Dustan Knight has been a force in the watercolor field for decades, famous for her juicy, simultaneously loose and delicate, spontaneous work.
Her floral, kimono, koi fish and equine art is highly sought after. "Whispers of Wilds" offers it all, but focuses on her flora and horse paintings, the latter drawing from her years of owning and working with Arabians.
“Horses and painting have both been a part of my life, my passions, for as long as I can recall. I’ve ridden my entire life,” says Knight. “Here I bring them together.
Knight created a new equine series for the exhibit.
“I would say they are whimsical and dreamy and ethereal,” says the artist. “They’re about the spirit of the horse.”
Knight will also exhibit smaller, floral works.
“The flora paintings are bright, cheerful and colorful,” says Steve Bowersock, gallery curator and co owner. “The works are luminous, and translucent, finished with thin layers of glaze that give them the quality of stained glass.”
They also feature a brighter palette than Knight’s usual, warm corals, tangerines and oranges juxtaposed with turquoise and aqua.
“Color can affect your feelings. It’s like listening to music, it can brighten a day or add melancholy,” says Knight. “I’ve purposefully created a brighter palette, canvases that lift the spirits.”
Knight, an award-winning artist, received a BFA from Duke University, MFA at Pratt Institute and an MA in art history from Boston University. Her work is exhibited throughout the US. She has been commissioned extensively by nonprofits and corporations and been awarded a percent-for-the art grant.
Knight is an early pioneer of the oversized watercolor canvas, challenging the medium’s properties by working pieces as large as six-feet.
The New England artist will offer a 45-minute demonstration of her technique at The Center for the Arts, 138 e. 5th Ave, on February 9.
"Whispers of Wilds" also features Doug Hays’ iron and steel, hand-forged horses, “noble, wild beasts with wind-whipped manes,” explains Michael Sanger, director and co owner.
“These creatures exude power. Doug is able to convey environment, elements, motion and emotions along with the beauty of the wild with only a portrait sculpture.”

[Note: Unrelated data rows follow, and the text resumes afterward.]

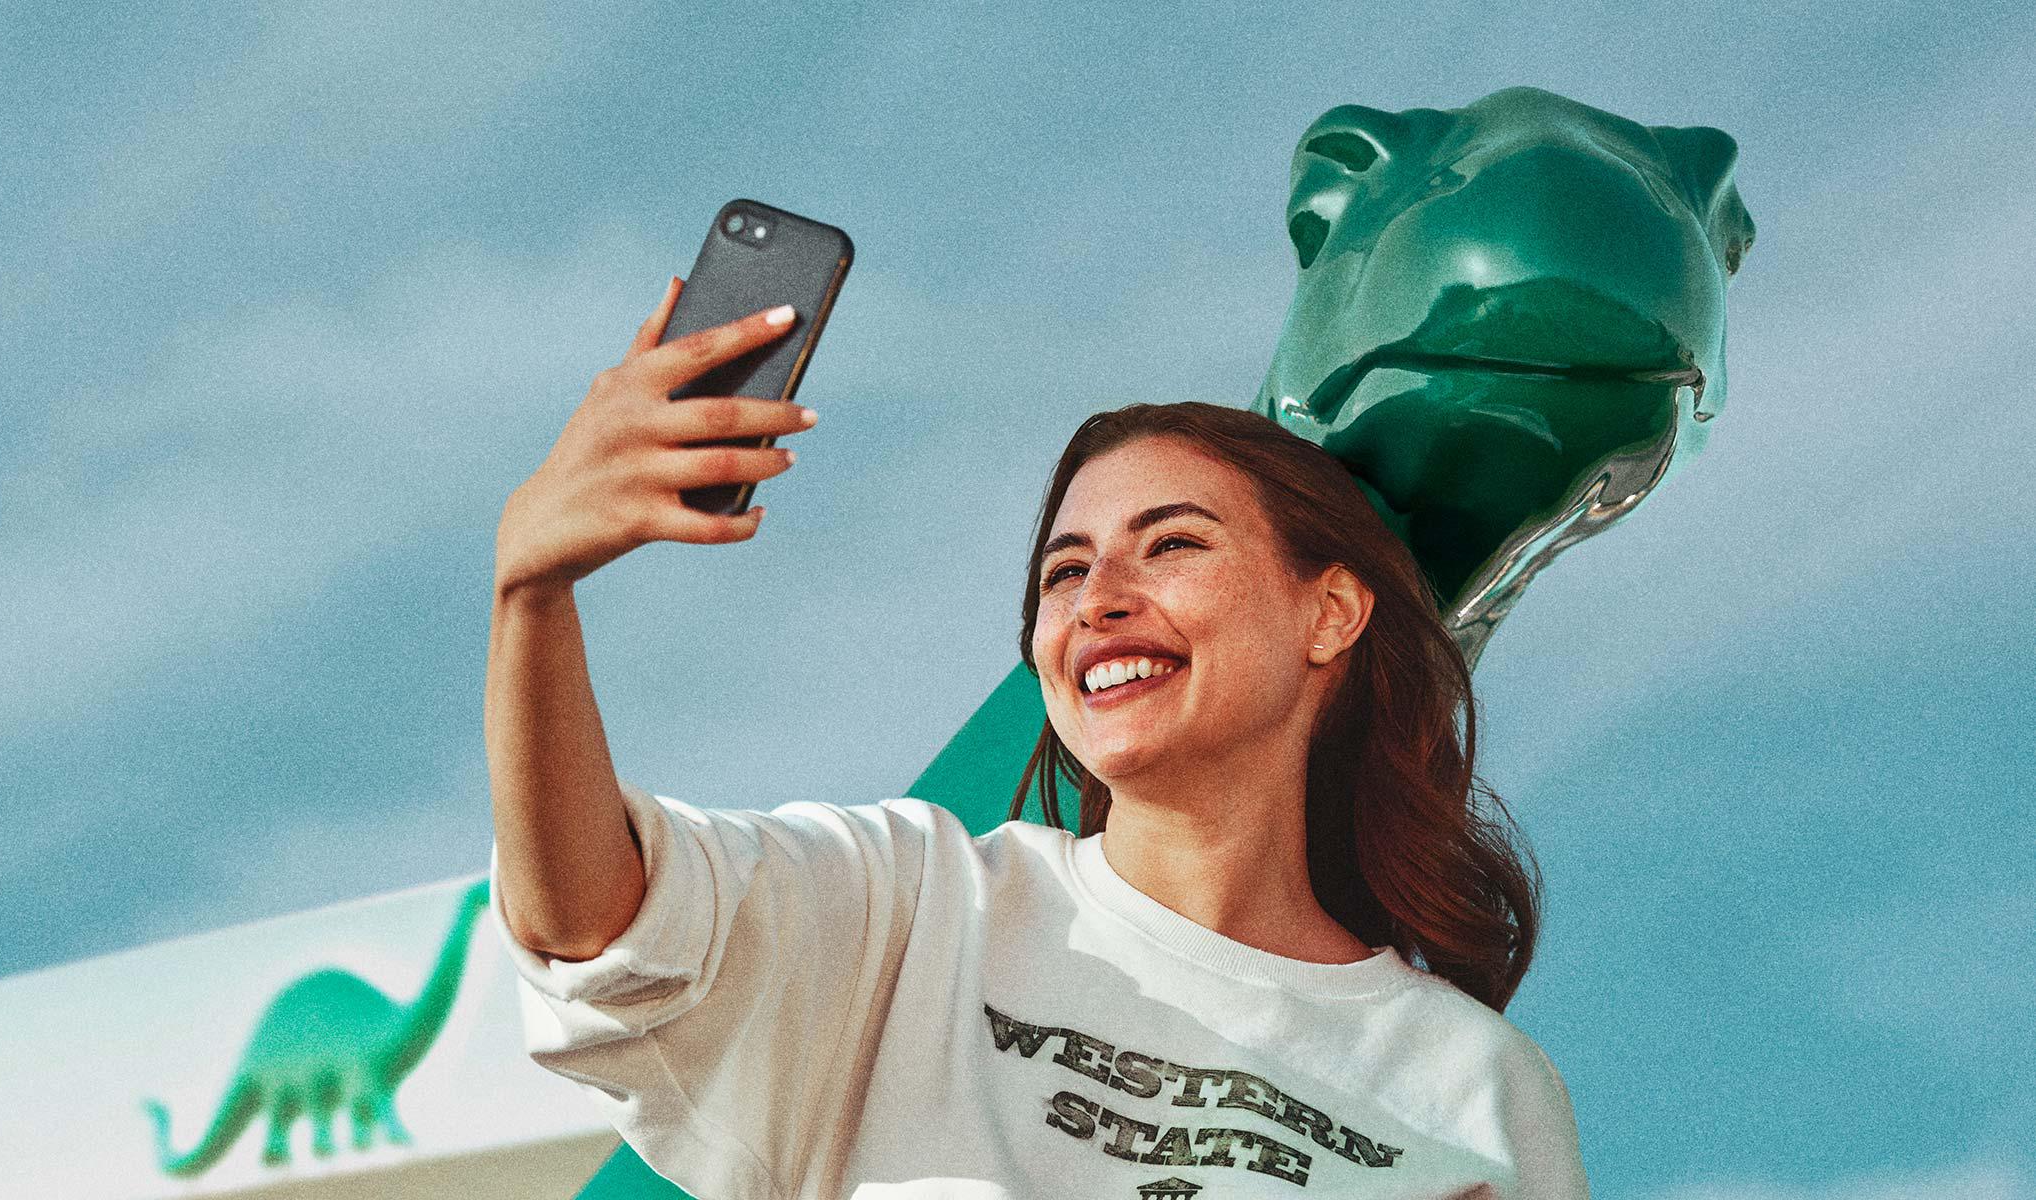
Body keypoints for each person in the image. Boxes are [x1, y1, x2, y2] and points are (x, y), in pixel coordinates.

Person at [486, 279, 1591, 1198]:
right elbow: (597, 925)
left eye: (1173, 546)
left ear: (1330, 613)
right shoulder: (913, 906)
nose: (1100, 598)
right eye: (1065, 571)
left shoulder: (1478, 1093)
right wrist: (532, 595)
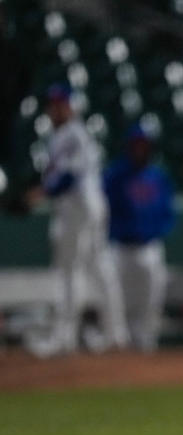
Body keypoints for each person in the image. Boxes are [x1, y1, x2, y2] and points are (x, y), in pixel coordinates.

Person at [25, 84, 127, 356]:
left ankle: (66, 337)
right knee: (96, 265)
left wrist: (39, 192)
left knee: (70, 270)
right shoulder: (65, 135)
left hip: (80, 206)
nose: (55, 109)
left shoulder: (73, 134)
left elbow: (69, 177)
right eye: (53, 104)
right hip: (82, 206)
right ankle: (114, 333)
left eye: (60, 103)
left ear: (70, 106)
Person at [103, 124, 176, 352]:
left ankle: (147, 344)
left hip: (149, 246)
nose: (140, 149)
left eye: (144, 145)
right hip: (120, 247)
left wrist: (156, 231)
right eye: (136, 145)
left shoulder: (158, 176)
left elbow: (168, 212)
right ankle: (119, 343)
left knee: (151, 300)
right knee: (117, 299)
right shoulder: (115, 175)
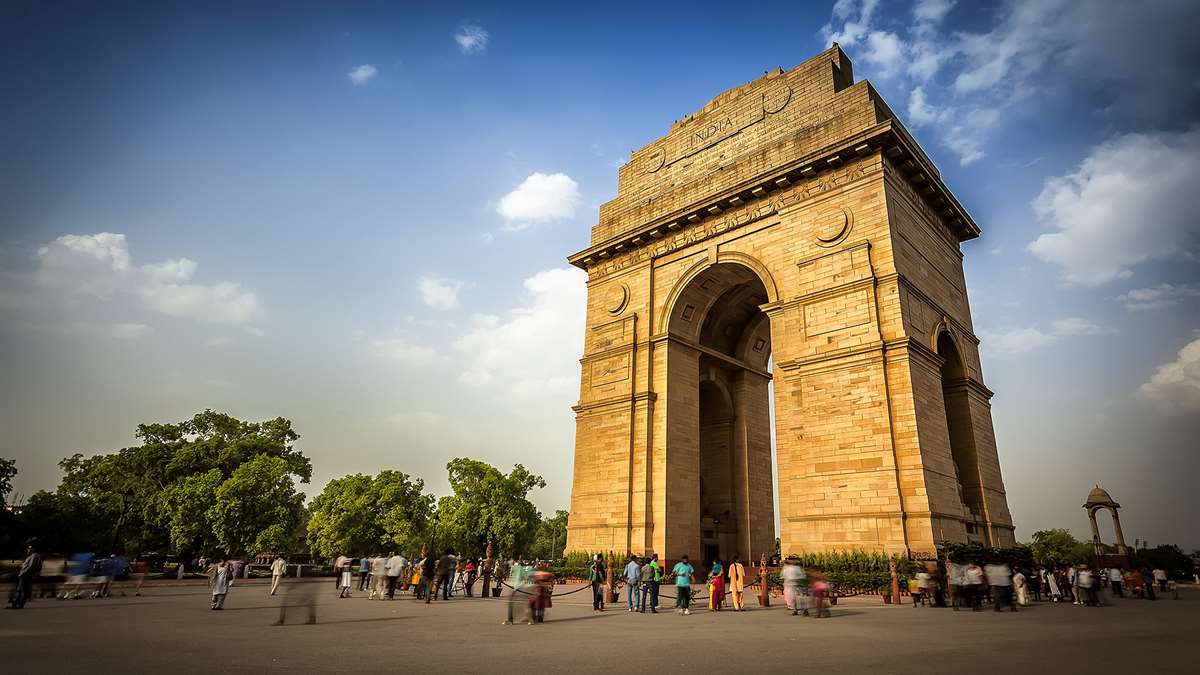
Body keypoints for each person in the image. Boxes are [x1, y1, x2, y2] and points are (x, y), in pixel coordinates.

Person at [6, 541, 42, 609]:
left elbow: (31, 566)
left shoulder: (34, 555)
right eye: (28, 548)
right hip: (24, 575)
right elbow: (28, 566)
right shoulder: (31, 556)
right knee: (19, 590)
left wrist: (24, 572)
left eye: (30, 548)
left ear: (34, 549)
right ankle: (15, 604)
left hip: (26, 575)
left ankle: (20, 605)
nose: (28, 549)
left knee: (23, 590)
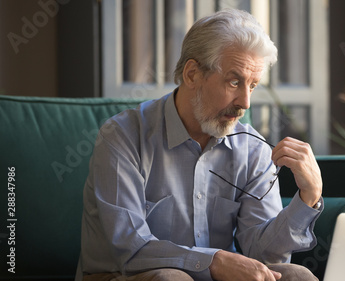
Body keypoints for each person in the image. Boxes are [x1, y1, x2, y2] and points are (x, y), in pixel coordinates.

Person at [77, 8, 323, 281]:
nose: (246, 102)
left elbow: (265, 258)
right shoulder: (121, 137)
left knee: (296, 275)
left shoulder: (253, 151)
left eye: (252, 85)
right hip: (123, 275)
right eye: (234, 81)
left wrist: (308, 198)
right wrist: (213, 261)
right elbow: (129, 248)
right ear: (192, 74)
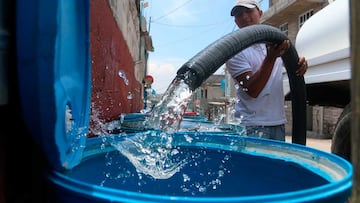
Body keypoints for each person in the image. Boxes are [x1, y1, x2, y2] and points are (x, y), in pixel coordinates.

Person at [226, 0, 308, 141]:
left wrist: (300, 63)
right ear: (235, 20)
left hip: (278, 123)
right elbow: (252, 90)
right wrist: (270, 58)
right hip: (250, 126)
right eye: (239, 14)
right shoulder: (234, 50)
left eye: (248, 11)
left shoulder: (273, 42)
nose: (244, 16)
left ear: (260, 13)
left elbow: (291, 64)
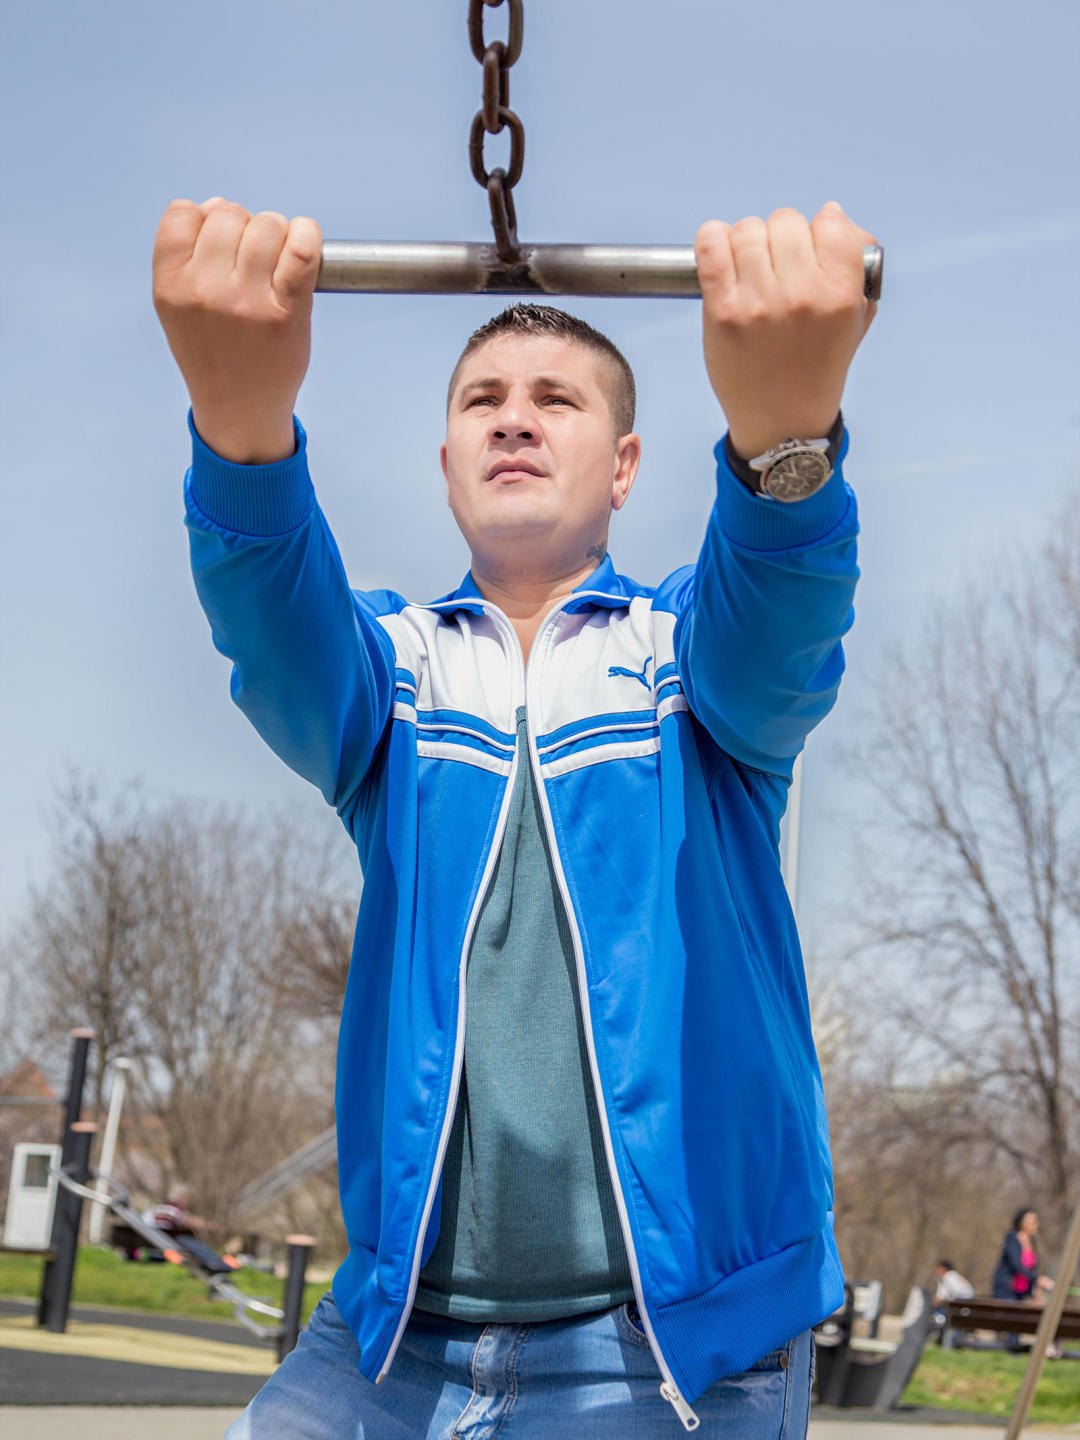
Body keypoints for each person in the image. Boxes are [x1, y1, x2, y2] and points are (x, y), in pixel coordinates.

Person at [153, 193, 877, 1437]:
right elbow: (278, 627)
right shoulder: (398, 673)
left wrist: (786, 439)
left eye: (556, 399)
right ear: (446, 465)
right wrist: (238, 419)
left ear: (625, 465)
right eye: (482, 399)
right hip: (397, 1337)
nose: (515, 417)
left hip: (664, 1350)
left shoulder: (682, 655)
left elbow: (780, 628)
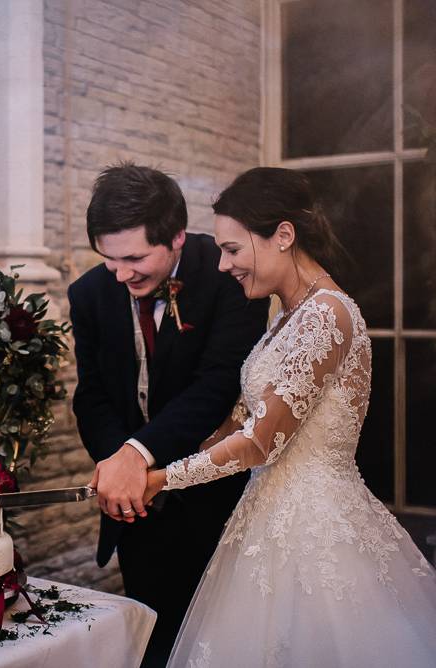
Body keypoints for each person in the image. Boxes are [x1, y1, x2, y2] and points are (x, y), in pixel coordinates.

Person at [139, 167, 436, 666]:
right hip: (268, 518)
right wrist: (148, 461)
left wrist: (162, 479)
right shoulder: (287, 316)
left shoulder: (327, 314)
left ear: (283, 235)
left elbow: (260, 443)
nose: (221, 265)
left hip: (315, 534)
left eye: (232, 249)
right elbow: (237, 423)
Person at [68, 163, 269, 667]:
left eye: (134, 258)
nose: (120, 274)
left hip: (216, 499)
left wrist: (140, 453)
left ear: (177, 236)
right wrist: (121, 466)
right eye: (108, 258)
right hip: (136, 511)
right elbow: (91, 395)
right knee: (154, 645)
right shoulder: (89, 294)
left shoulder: (228, 275)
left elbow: (218, 385)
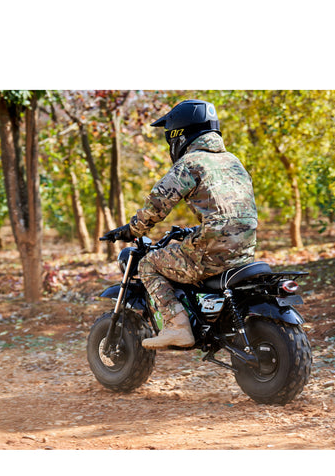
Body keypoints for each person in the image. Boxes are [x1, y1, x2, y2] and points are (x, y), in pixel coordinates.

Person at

Hays’ work combines ancient and contemporary techniques, using hammer and anvil along with power tools and computers. It’s the forge that drew him - the passion that keeps him at it.
“It was the excitement of a burning forge and hammering hot iron first drew my attention,” he says. “My education was trial by fire, years of experimentation discovering ways to combine the ancient and modern techniques.”
Hays has exhibited throughout the US and created dozens of commissioned works for private collections, corporations, nonprofit, and municipalities in Florida and throughout the country. He is the recipient of a number of awards, including the 2009 Professional Development Grant Recipient, United Arts of Central Florida.
“These artist could not be more different on the surface, soft colors and hard steel,” says Bowersock. “Yet their work addresses and captures the same thing – the spirit of the natural world.”